In una delle ultime sequenze del film, Calabresi è solo, di notte, nel suo ufficio. La cinepresa lo inquadra da tre lati (a suggerire interiorità drammatica e personaggio sfaccettato), poi Calabresi si volta e guarda in macchina: dall’altra parte c’è Pinelli, assorto, che alza il viso e accenna un sorriso triste. Si rispettavano già prima, e ora sanno entrambi la verità. Una verità che arriva troppo tardi, alle soglie della morte: Pinelli le ha già attraversate, Calabresi sta per farlo. La verità può dirsi solo quando è inutile. Ciò di cui Romanzo di una strage è sintomo, piú che testimone, è un rapporto tra coscienza e storia da cui è stato rescisso qualunque nesso di efficacia: unica prestazione richiesta, la pietà. Se la verità è negli occhi della vittima, la verità coincide con la morte. Un monito chiarissimo a chi decidesse di cercare quella di oggi. Si è visto come va a finire. Una morale da resa a discrezione cui l’iconostasi della vittima offre un risarcimento di dignità non meritata.

______

» Attività
(a) Risponda, in base al brano sul film Romanzo di una strage, alle domande seguenti.
(i) In quale luogo e in quale momento della giornata si trova Calabresi in una delle ultime sequenze del film?
(ii) Che cosa fa Pinelli quando Calabresi si volta e guarda in macchina?
(iii) Quale prestazione viene indicata come l'unica richiesta nel rapporto tra coscienza e storia?
(b) Fornisca il seguito del brano sul film Romanzo di una strage, riprendendo dopo la sua ultima frase.

» Blocco dati
______

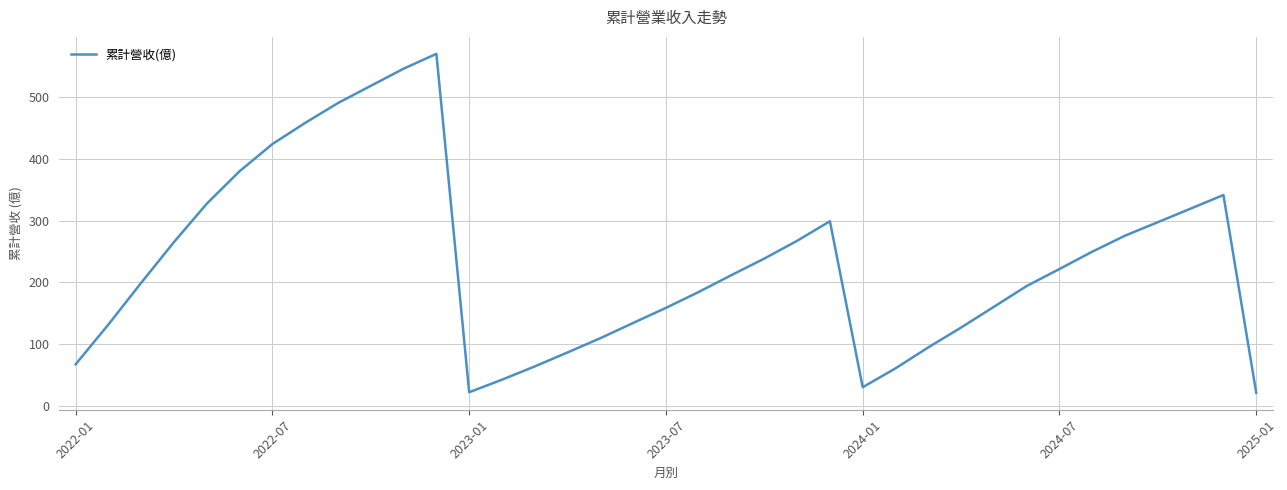

What is the minimum value shown in the chart?

21.6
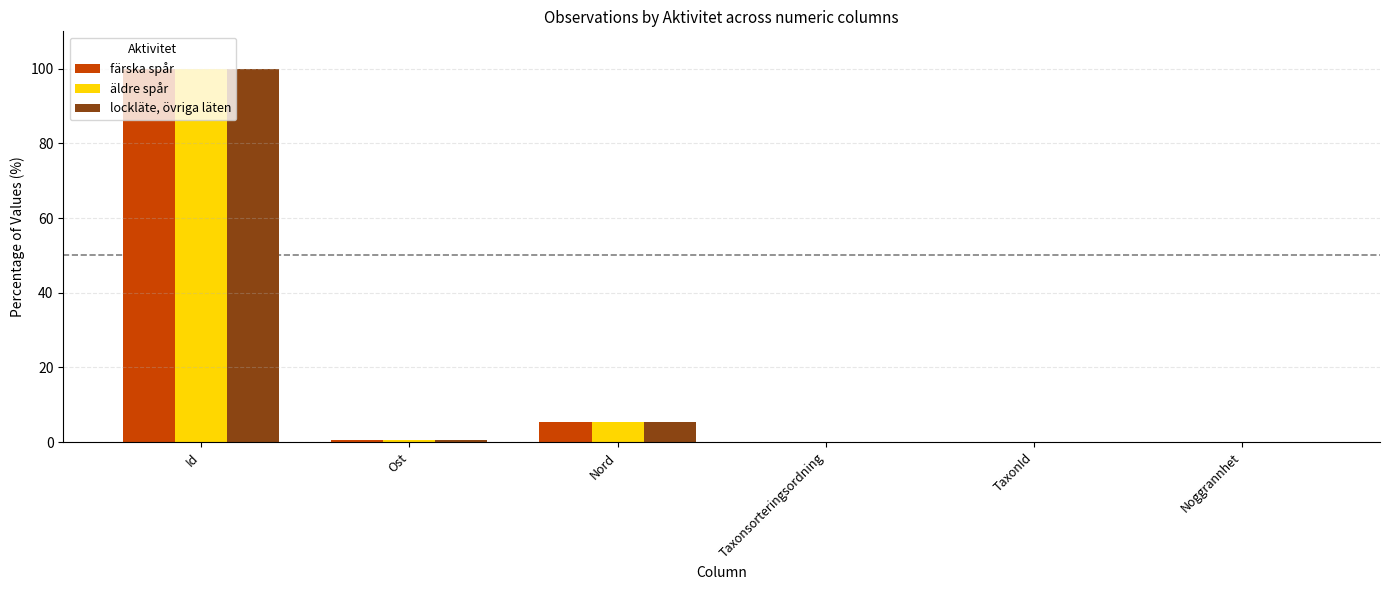

Between Id and Ost, which series saw the biggest shift?

lockläte, övriga läten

______

» Risultati delle attività
(a)
(i) Calabresi è solo nel suo ufficio, di notte.
(ii) Pinelli, assorto, alza il viso e accenna un sorriso triste.
(iii) L'unica prestazione richiesta è la pietà.

(b)
Ma anche una chiamata di correo da cui sarebbe farisaico tentare di sottrarsi. È difficile essere all’altezza di un nichilismo che non ci è piovuto sulla testa per volontà degli astri, ma è il risultato del mondo per come, Vico insegna, ce lo siamo costruito noi. Nel mondo umano non c’è una verità trascendente cui far riferimento per confutare un discorso, rifiutare una pratica, avversare una politica, ed è comprensibile anche se triste che ci si rivolga alla vittima come a una sorta di suprema istanza, di Corte di Cassazione della storia. Comprensibile ma paralizzante. Necessario quanto difficile è accettare invece che esistono solo pratiche da contrapporre a pratiche, interessi a interessi, valori a valori: verità a verità, un termine che forse, come avverte da tempo Alain Badiou, occorre declinare al plurale, senza per questo annacquarlo nel pluralismo imbevibile della compatibilità a tutti i costi e dell’accreditamento reciproco come legge superiore. Le verità possono essere in conflitto, e non c’è un’etica generale perché non esiste alcun soggetto universale che possa farsene portavoce, ombra incorporea cui la vittima dovrebbe offrire il contrappeso del proprio corpo sofferente. Etica è la “fatica”, scrive Badiou, “che fa avvenire in questo mondo alcune verità”. Una fatica a cui si può soccombere, ma non certo da vittime. Mentre niente è piú nichilistico di un’etica capace di fondarsi solo sul male ricevuto, reale o possibile: edificata sul ricatto del nulla cui sempre si rischia di essere ridotti, la mitologia vittimaria è una religione della morte.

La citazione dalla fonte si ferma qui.